Milch-Skandal in China:Angst um die Kinder

Chinas Eltern in Angst: Der Milch-Skandal kostet einem weiteren Baby das Leben, nun wurde die Chemikalie Melanin auch in Flüssigmilch gefunden.

Henrik Bork, Peking

Wütende Eltern mit Säuglingen im Arm standen am Donnerstag in Chinas Krankenhäusern Schlange. "Diese Krankheit kann das ganze Leben meines Kindes ruinieren", sagte Wu Youliang einem Reporter der Qianjiang Abendzeitung. Seine zehn Monate alte Tochter Yu Yu war soeben mit Nierensteinen diagnostiziert worden. Wus Frau hatte sie monatelang mit Milchpulver der Marke Sanlu gefüttert. Auch der Zwillingsbruder der Kleinen, Hao Hao, ist krank.

Milch-Skandal in China: Weinende Kinder, verunsicherte Eltern: Der Milch-Skandal in China weitet sich aus.

Weinende Kinder, verunsicherte Eltern: Der Milch-Skandal in China weitet sich aus.

(Foto: Foto: AP)

Chinas Behörden und Medien hatten den Skandal zunächst monatelang totgeschwiegen, um während der Olympischen Spiele keine Unruhe aufkommen zu lassen. Erst als selbst in Neuseeland Kinder erkrankten und die dortige Regierung an die Öffentlichkeit ging, hat Peking zu handeln begonnen. Auch die zensierten Staatsmedien dürfen jetzt mit Einschränkungen über die mittlerweile vier verstorbenen Säuglinge und mehr als 6000 erkrankten Kinder berichten. Das bislang vierte Todesopfer, ein acht Monate altes Baby, starb in der Nordwestprovinz Xinjiang, berichtet die amtliche Nachrichtenagentur Xinhua. Die Berichte haben aber nun eine landesweite Panik ausgelöst.

Nicht nur in Hangzhou, auch vor Kinderkrankenhäusern in Peking, Shanghai und vielen anderen Städten bilden sich lange Warteschlangen. Manche Eltern standen am Donnerstag bereits 24 Stunden an. Mehr als 1000 Menschen warteten allein vor dem Pekinger Kinderkrankenhaus. Landesweit fragen sich Eltern und Konsumenten, welche Produkte noch sicher sein könnten, nachdem in allen drei führenden Marken chinesischen Milchpulvers Melamin gefunden worden war. Das Pulver war verseucht worden, weil Zwischenhändler die Milch der Bauern mit Wasser gestreckt hatten und dann die Chemikalie Melamin beigemischt hatten, um künstlich einen höheren Proteingehalt vorzutäuschen. Bei Säuglingen kann Melamin, das auch bei der Beschichtung von Spanplatten eingesetzt wird, Lebensgefahr bedeuten. Das staatliche Fernsehen berichtete am Donnerstag, dass die Chemikalie nun auch in Flüssigmilch der drei größten Milchproduzenten des Landes nachgewiesen worden sei. Zuvor hatten die Behörden in Hongkong mitgeteilt, dass auch chinesisches Speiseeis, Joghurt und Milchgetränke Melamin enthielten.

Chinas Regierung versuchte zugleich, die Bevölkerung mit der üblichen Mischung aus Abwiegelung und harten Strafen gegen einzelne Sündenböcke zu beruhigen. Inzwischen befänden sich 18 Personen in Haft, teilte ein Polizeisprecher mit.
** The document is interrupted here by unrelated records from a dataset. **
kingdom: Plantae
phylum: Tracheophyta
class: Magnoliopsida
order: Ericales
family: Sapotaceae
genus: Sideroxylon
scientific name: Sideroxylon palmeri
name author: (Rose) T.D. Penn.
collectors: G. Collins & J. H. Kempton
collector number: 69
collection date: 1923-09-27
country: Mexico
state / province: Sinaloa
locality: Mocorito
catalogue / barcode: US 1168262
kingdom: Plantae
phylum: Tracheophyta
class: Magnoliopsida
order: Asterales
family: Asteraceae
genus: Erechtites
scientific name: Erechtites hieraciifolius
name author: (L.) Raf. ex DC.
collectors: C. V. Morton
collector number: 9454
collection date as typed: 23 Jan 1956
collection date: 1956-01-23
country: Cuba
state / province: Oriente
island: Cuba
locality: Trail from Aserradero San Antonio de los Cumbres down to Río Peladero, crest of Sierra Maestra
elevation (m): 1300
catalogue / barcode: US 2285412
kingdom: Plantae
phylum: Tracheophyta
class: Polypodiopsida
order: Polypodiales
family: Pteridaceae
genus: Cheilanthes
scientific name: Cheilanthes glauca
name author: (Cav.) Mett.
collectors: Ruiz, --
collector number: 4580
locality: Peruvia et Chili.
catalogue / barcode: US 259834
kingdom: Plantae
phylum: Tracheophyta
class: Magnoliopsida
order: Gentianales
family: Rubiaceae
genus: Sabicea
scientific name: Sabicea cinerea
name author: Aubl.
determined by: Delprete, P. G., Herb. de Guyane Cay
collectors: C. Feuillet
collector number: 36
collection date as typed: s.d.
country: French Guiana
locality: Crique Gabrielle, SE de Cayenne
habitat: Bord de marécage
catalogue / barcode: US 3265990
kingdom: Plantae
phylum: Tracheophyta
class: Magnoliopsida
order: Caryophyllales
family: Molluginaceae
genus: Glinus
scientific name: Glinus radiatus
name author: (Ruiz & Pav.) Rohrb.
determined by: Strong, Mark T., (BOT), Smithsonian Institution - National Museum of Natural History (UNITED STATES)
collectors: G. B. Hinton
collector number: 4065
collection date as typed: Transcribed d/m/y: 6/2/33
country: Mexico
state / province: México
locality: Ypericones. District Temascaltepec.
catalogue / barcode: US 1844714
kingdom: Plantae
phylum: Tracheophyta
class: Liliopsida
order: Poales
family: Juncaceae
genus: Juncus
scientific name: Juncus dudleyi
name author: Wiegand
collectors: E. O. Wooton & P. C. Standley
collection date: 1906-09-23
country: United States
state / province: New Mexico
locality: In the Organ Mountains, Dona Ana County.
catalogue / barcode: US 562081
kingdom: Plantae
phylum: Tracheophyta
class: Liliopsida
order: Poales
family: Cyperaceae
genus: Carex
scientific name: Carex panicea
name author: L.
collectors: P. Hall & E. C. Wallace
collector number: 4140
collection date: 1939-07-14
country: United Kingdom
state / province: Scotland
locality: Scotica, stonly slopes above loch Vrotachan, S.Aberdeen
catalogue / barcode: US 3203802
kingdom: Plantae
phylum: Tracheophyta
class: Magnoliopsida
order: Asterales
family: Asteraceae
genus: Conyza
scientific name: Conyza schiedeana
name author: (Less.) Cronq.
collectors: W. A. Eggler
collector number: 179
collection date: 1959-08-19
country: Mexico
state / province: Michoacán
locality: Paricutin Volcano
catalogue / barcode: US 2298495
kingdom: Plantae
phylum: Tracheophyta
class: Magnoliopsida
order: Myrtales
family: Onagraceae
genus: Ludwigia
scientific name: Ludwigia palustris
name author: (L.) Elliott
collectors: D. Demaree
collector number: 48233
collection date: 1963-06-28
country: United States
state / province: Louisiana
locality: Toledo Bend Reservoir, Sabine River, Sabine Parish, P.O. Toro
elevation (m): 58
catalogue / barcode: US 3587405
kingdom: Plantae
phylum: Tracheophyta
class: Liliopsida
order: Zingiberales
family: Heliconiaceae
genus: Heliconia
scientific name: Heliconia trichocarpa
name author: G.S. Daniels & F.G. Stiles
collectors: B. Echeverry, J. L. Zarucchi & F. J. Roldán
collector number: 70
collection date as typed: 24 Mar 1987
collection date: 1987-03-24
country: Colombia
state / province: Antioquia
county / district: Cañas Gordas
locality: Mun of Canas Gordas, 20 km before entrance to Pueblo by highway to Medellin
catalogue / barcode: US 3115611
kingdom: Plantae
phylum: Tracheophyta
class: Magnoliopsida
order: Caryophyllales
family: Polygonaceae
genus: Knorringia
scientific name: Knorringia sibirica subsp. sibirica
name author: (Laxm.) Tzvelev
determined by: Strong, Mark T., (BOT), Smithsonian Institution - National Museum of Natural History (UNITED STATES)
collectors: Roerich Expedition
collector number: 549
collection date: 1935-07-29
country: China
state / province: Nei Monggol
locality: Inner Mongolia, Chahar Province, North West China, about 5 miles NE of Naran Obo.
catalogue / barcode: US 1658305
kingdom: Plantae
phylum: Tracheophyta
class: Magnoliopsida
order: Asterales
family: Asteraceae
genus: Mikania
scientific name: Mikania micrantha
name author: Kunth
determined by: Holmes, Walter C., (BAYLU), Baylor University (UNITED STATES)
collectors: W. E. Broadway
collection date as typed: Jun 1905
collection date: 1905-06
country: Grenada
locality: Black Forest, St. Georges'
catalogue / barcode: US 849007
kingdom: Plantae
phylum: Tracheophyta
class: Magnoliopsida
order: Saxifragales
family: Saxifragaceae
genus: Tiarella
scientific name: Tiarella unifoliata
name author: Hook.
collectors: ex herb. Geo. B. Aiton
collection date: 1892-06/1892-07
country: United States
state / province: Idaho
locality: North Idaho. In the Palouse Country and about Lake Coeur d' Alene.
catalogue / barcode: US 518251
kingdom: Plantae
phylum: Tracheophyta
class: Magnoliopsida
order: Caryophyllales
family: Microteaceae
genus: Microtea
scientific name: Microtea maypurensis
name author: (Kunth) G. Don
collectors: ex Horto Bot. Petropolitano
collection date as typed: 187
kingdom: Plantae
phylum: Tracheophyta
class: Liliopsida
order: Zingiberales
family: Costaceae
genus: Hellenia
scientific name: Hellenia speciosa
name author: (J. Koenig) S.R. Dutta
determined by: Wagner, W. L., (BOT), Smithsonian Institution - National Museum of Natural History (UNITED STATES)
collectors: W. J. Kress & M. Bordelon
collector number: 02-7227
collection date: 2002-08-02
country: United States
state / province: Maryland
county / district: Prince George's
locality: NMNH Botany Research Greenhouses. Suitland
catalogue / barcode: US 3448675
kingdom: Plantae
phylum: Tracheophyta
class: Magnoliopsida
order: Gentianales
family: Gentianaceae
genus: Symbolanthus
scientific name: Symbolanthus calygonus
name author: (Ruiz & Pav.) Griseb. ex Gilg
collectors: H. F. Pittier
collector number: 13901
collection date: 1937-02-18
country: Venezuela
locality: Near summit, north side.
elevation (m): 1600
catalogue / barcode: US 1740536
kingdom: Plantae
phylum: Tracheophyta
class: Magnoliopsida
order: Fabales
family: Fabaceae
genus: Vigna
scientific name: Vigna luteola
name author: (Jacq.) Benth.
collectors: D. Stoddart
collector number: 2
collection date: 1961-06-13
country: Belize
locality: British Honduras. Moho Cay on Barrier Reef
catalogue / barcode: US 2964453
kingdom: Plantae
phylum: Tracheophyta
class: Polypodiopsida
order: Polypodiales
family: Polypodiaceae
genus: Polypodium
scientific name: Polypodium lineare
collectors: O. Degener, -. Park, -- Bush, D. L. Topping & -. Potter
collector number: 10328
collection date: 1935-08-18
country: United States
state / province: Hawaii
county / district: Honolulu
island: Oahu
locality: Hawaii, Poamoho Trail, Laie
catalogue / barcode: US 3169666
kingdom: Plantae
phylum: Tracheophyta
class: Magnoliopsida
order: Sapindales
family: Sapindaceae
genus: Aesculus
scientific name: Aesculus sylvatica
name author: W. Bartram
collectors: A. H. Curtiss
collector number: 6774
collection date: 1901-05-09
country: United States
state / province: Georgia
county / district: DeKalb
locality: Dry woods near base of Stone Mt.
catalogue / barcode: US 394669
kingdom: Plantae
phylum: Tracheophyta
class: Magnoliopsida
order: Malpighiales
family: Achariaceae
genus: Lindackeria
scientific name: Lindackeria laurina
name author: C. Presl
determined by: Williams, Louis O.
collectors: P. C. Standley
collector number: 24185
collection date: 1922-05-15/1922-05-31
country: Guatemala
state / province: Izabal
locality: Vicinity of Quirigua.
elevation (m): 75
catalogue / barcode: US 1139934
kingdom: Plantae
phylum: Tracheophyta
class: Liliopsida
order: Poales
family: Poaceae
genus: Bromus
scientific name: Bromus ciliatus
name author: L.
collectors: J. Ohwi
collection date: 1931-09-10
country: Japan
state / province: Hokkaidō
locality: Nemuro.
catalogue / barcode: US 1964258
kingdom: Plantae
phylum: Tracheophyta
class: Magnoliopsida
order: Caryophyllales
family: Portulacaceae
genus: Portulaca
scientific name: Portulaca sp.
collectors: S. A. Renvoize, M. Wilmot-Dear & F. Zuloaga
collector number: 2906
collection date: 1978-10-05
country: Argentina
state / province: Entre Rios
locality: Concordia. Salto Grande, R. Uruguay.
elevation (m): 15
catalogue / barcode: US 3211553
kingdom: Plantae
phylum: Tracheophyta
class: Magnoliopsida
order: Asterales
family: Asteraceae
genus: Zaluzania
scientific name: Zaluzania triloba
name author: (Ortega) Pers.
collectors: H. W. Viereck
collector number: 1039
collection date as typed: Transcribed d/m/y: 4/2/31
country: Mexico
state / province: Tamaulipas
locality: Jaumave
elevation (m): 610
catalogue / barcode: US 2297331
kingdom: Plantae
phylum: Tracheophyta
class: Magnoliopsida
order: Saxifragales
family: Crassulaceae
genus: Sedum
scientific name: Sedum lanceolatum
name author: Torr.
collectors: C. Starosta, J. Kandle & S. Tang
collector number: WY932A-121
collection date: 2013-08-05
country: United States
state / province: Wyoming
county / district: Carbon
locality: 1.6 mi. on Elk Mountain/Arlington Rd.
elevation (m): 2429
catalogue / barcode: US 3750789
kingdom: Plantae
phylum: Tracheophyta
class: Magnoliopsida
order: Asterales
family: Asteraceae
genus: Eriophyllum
Die Zentralregierung in Peking gab bekannt, dass 5000 Inspektoren überall im Land unterwegs seien, um Milchprodukte zu untersuchen. Die Generalmangerin der Firma Sanlu sei entlassen worden und auch aus der Kommunistischen Partei Chinas ausgeschlossen worden, berichteten Staatsmedien.

Auch fünf Provinzbeamte haben inzwischen ihre Posten verloren, darunter der Bürgermeister von Shijiazhuang. Die systematischen Schwächen der chinesischen Lebensmittelkontrollen dürfen jedoch in den Medien des Landes nach wie vor nicht angesprochen werden. So sind häufig die Leiter großer Staatsbetriebe ebenso von der Kommunistischen Partei ernannt wie die Leiter der Kontrollbehörden, die örtlichen Richter und Chefredakteure. Die Verflechtung ihrer Interessen verhindert unabhängige Kontrollen.